Além do ofício, o deputado anunciou outras duas iniciativas. A segunda consiste na apresentação de um requerimento de informação no âmbito da Comissão de Relações Exteriores e de Defesa Nacional da Câmara dos Deputados para que o tema seja formalmente esclarecido. A terceira será a solicitação de uma audiência pública com representantes da Embaixada dos Estados Unidos no Brasil, com o objetivo de promover um debate transparente sobre o assunto perante a sociedade brasileira.
Ao explicar as razões das medidas, Sóstenes afirmou que nunca apresentou uma acusação definitiva, mas apenas mencionou a existência de suspeitas que, segundo ele, devem ser esclarecidas pelas autoridades competentes.
“Jamais postaria alguma coisa que não condiz com a verdade. Como não fiz uma afirmação, eu disse que há uma suspeita. Ninguém melhor que o governo americano para dizer, pública e notoriamente, a toda a imprensa e aos brasileiros, se há ou não esse tipo de suspeita”, declarou.
O parlamentar também comentou a repercussão da decisão do ministro André Mendonça e questionou o tratamento dado por parte da imprensa ao caso.
“O que eu estranhei foi que a decisão do eminente ministro André Mendonça não foi somente para a retirada de um vídeo das minhas páginas. A decisão dele a respeito da retirada do meu vídeo está em todos os veículos de comunicação. No mesmo dia em que ele mandou retirar meu vídeo, ele mandou também retirar vídeos de três parlamentares de esquerda: Lindbergh Farias, Rogério Correia e André Janones. Eu só vi essa notícia na Veja, não vi em outros veículos de comunicação”, afirmou.
Para Sóstenes, a cobertura jornalística deve observar critérios de equilíbrio independentemente do posicionamento político dos envolvidos.
“Porque quando é com um parlamentar da direita, todos vêm em série noticiar.
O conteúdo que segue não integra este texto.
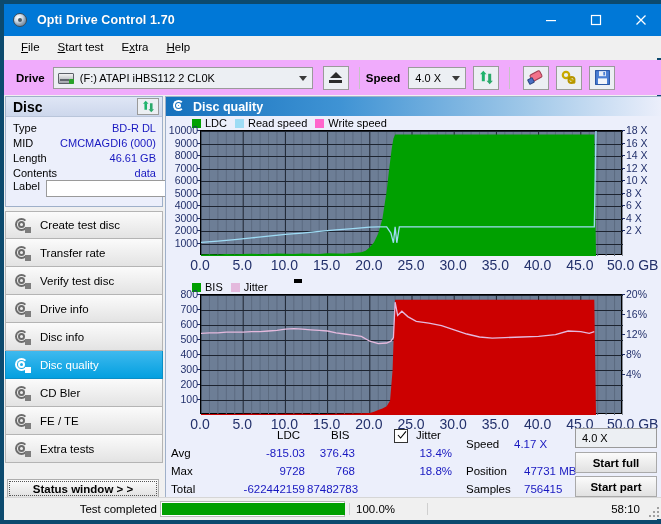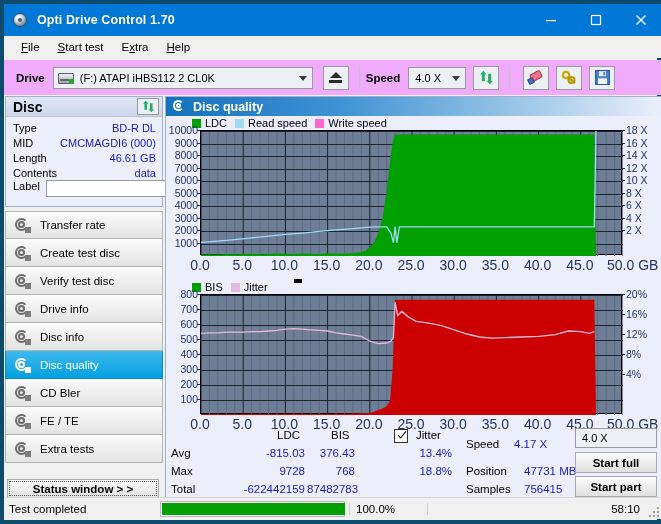"Transfer rate" div.nav-item { order: before "Create test disc" -> after "Create test disc" }
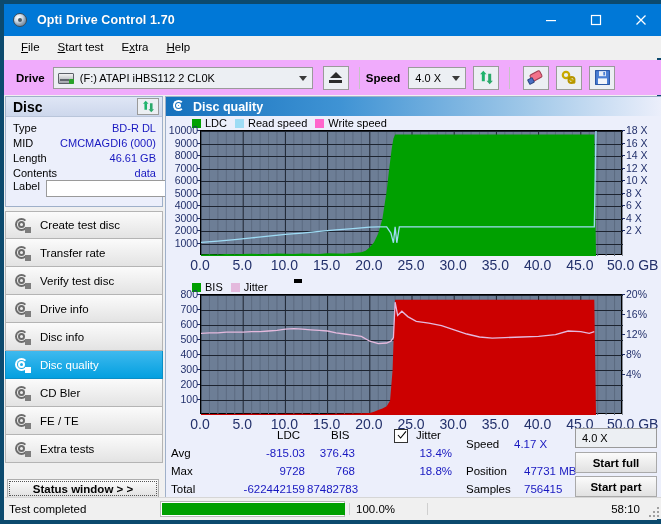"Test completed" #sb-text { text-align: none -> right }
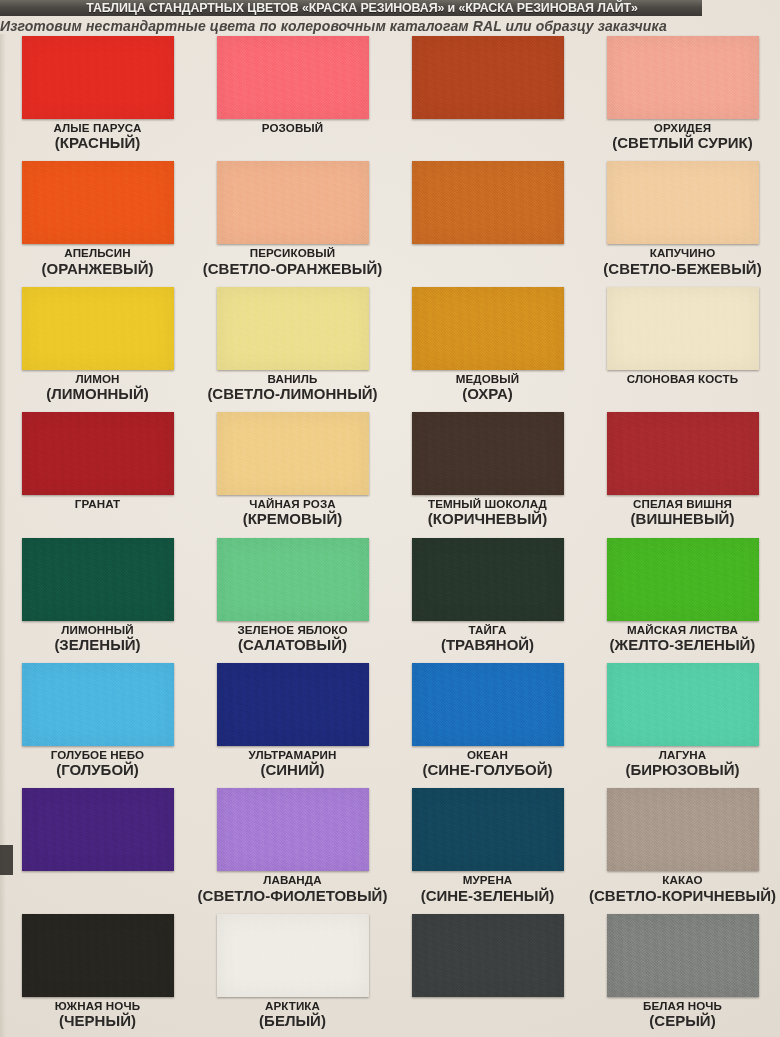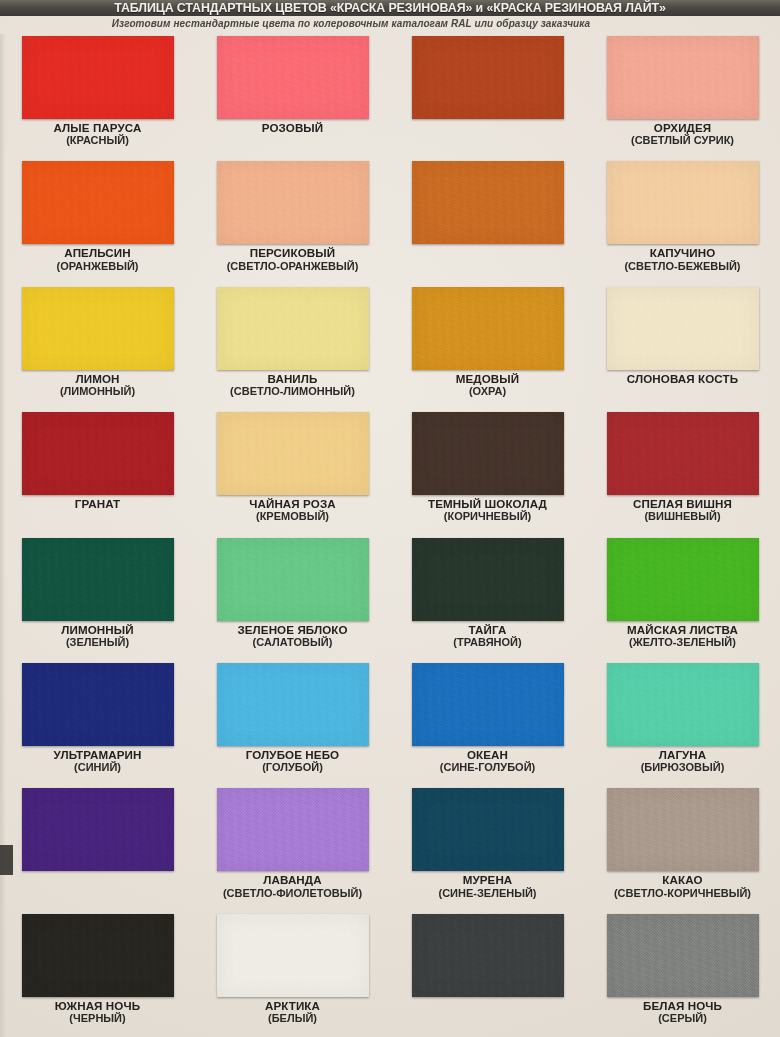"ТАБЛИЦА СТАНДАРТНЫХ ЦВЕТОВ «КРАСКА" .title-bar { padding-left: none -> 22px; width: 780px -> 680px }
Mas quando há três parlamentares de esquerda na mesma decisão, no mesmo dia, poucos são os veículos que divulgam. Essas questões eu acho que a imprensa brasileira precisa refletir. Quando se tem que dar peso às informações, tem que dar também equilíbrio e respeito. Se houve decisão contra um parlamentar da direita, vocês têm mais que divulgar. E por que não divulgar também quando é contra parlamentares da esquerda?”, questionou.
No ofício protocolado junto à Embaixada dos Estados Unidos, o líder do PL solicita o compartilhamento de relatórios públicos, avaliações setoriais desclassificadas e demais informações eventualmente disponíveis por parte de órgãos norte-americanos de inteligência e segurança relacionadas à atuação de organizações criminosas transnacionais e sua possível influência em processos políticos na América Latina.
Segundo o deputado, caso existam informações oficiais sobre o tema, elas poderão contribuir para o aperfeiçoamento de iniciativas legislativas voltadas ao combate à lavagem de dinheiro, ao fortalecimento da fiscalização eleitoral e à proteção das instituições democráticas contra a influência do crime organizado.
Ao encerrar a coletiva, Sóstenes afirmou que aguardará a manifestação das autoridades norte-americanas e defendeu que o tema seja tratado com transparência e responsabilidade.